二〇〇〇年 一月





僕らのプロとしての芸人生活が始まった。




ネタバトルを勝ち上がって獲得した劇場のレギュラー権。

夢にまでみた劇場のレギュラー。


養成所に入った時、自分がそこに上がれるなんて夢にも思わなかった。


心斎橋の劇場のオーディションに毎回落ちていた時、自分達には無理なんじゃないかと何度も心が折れそうになった。


でも、気持ちだけは負けまいと何度も自分に言い聞かせて頑張った。


誰もが無理だと思っていても自分達だけは出来ると信じてやろうと誓い合って頑張った僕たち。
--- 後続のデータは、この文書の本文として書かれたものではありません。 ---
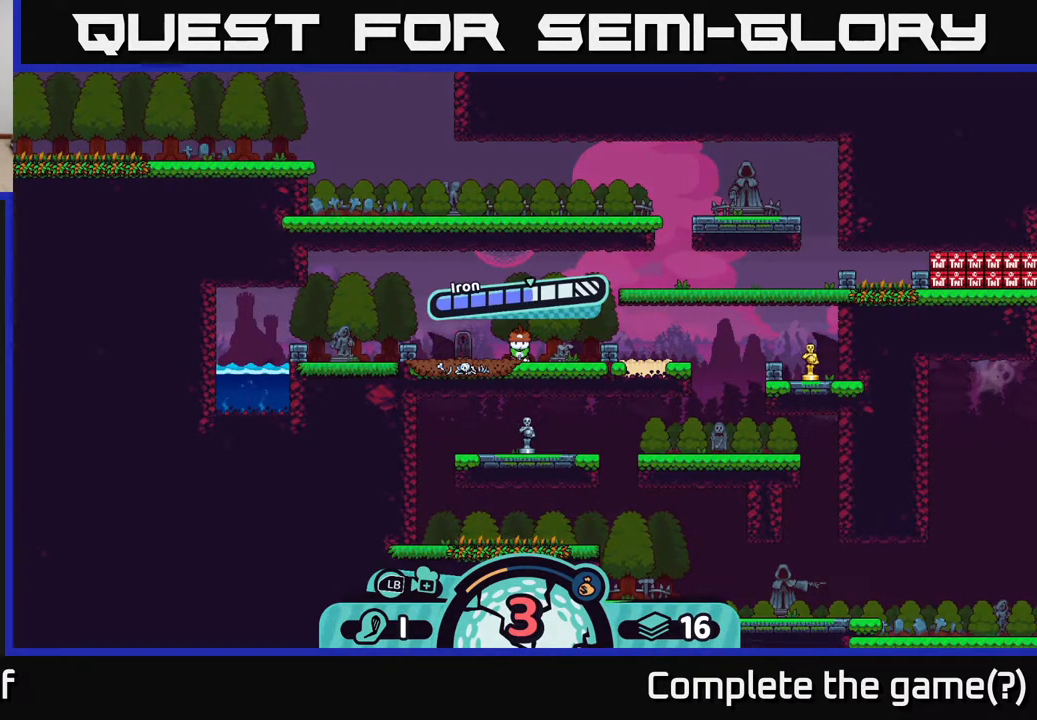
{"buttons": [], "left_stick": "center", "right_stick": "center", "events": []}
同期の奴らが笑っても、ネタ合わせを決して辞めなかった。


努力は必ず報われる。

そして勝ち取った権利だった。





でも、本当の戦いはここからだった。さらに過酷な、神経をすり減らすような戦いの日々、そして辛い現実が待っていようとは…


この時の僕らはまだ、知る由も無かった。




そんな思いの詰まったレギュラーライブの初日。

それは衝撃的なものだった。




大阪は古くから演芸が根付いている街。

その為、各テレビ局やラジオ局が主催となってネタのコンテストを数多く行っている。


それらは賞レースと言われた。


その中の一つに若手の登竜門的な位置づけでそこで最優秀新人賞、いわゆる大賞に選ばれると必ず売れると言われ、過去にそうそうたるメンバーが受賞しブレイクしていった賞レースがある。

それは毎年、成人の日の昼間に決勝戦が行われ、その模様が関西地方で生放送される。

その日は丁度成人の日でこのライブに出演するレギュラーメンバーの何組もが決勝に出場していたのだ。




ライブのレギュラーメンバーでその決勝に出ていなかったのは、僕らを含めたったの三組だけだった。しかもその中の一組は僕らと同時に昇格した後輩コンビだった。

僕らはライブ本番だというのに静かな楽屋のテレビでその様子をじっと見守っていた。


緊張の中全てのネタが終わり

そして結果発表…

なんとその中の先輩コンビが見事最優秀新人賞を受賞した。


静かだった楽屋に大歓声が上がった。


開演前の劇場ロビーのもその様子が映し出されていた為、大歓声はロビーにも広がっていた。


一瞬にして興奮に包まれた。


その直後、舞台が開演。

他のメンバーは賞レースに参加していた為、急遽三組だけで幕を開けたライブ。

受賞の興奮に包まれた客席。

ライブ中盤で

生放送を終え到着し、遅れて次々に舞台に入ってくるメンバー達。

その度に大歓声が沸いた。

最後に受賞後の記者会見を終え到着した先輩コンビが舞台に入って来た。その瞬間、会場はこの日一番の大歓声に包まれ、大興奮のままその日の舞台は幕を閉じた。

そして夢のような一日が終わった。

改めて僕はすごい舞台に立っているんだと思った。

芸人になる前から観ていた番組だった。

こんなのに出れたらいいなと思って観ていた。

でも、すごく遠い世界だと思っていた。

そんな番組に出ている人たちと僕は同じ舞台に立っている。

しかも最優秀新人賞まで取った人たちまでいる。

その事を考えただけで興奮した。




僕たちが出演していたレギュラーライブは今考えてもとてもレベルの高いライブだった。

現にその時最優秀新人賞を受賞した先輩コンビは後に始まった漫才日本一を決める番組で日本一になった。その後もそのライブに出ていたコンビが何組も漫才日本一に輝いている。そして他のほとんどのコンビが決勝に駒を進めている。

そんなライブに僕らは出ていた。




祝福される先輩コンビの後ろ姿を見ながら


僕もその番組に出てみたい!

大勢のお客さんの前でネタをしてみたい!


そう、強く思った。






二十三歳の成人の日の事だった。